— The task —
Write back every entry exactly as it reads, with the pictures left behind.

— Recorded data —
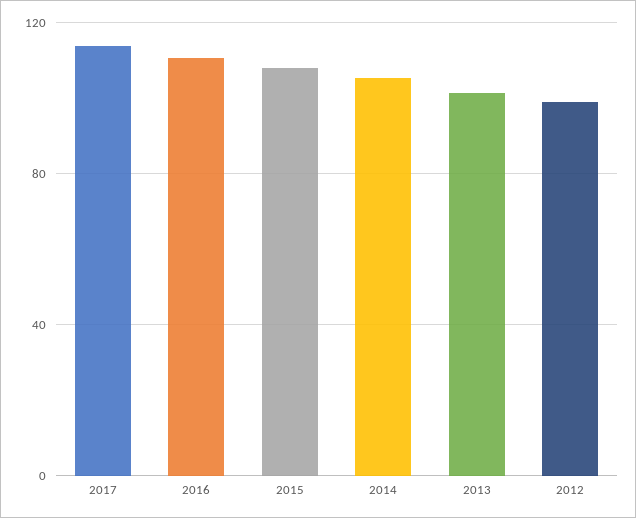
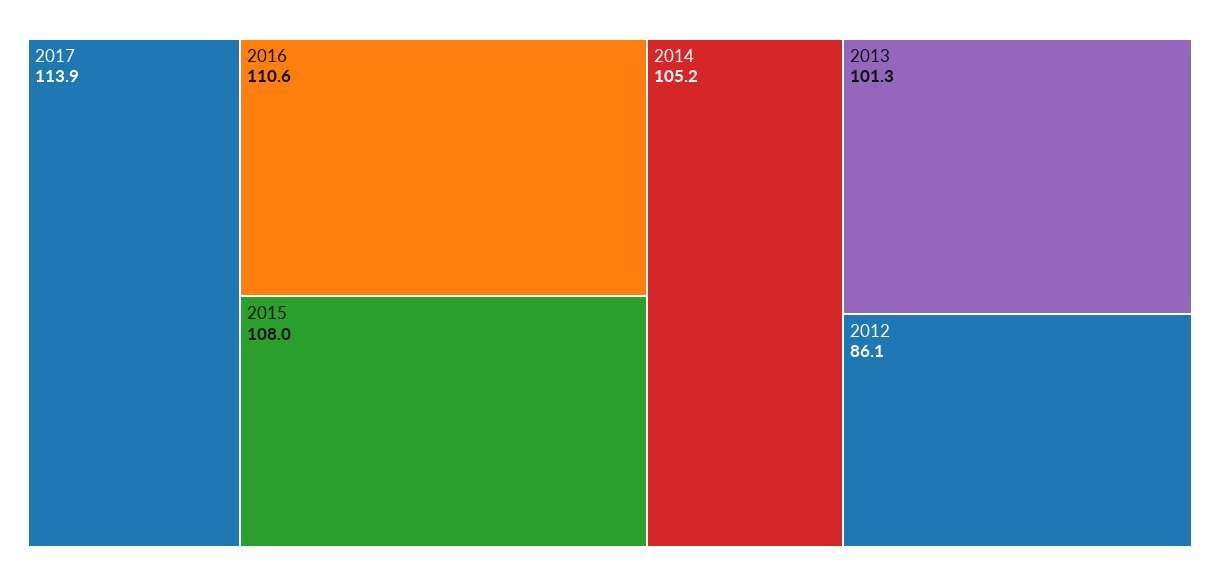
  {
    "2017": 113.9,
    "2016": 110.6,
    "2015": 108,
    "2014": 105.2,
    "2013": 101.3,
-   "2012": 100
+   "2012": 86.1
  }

— Output —
  {
    "2017": 113.9,
    "2016": 110.6,
    "2015": 108,
    "2014": 105.2,
    "2013": 101.3,
-   "2012": 100
+   "2012": 86.1
  }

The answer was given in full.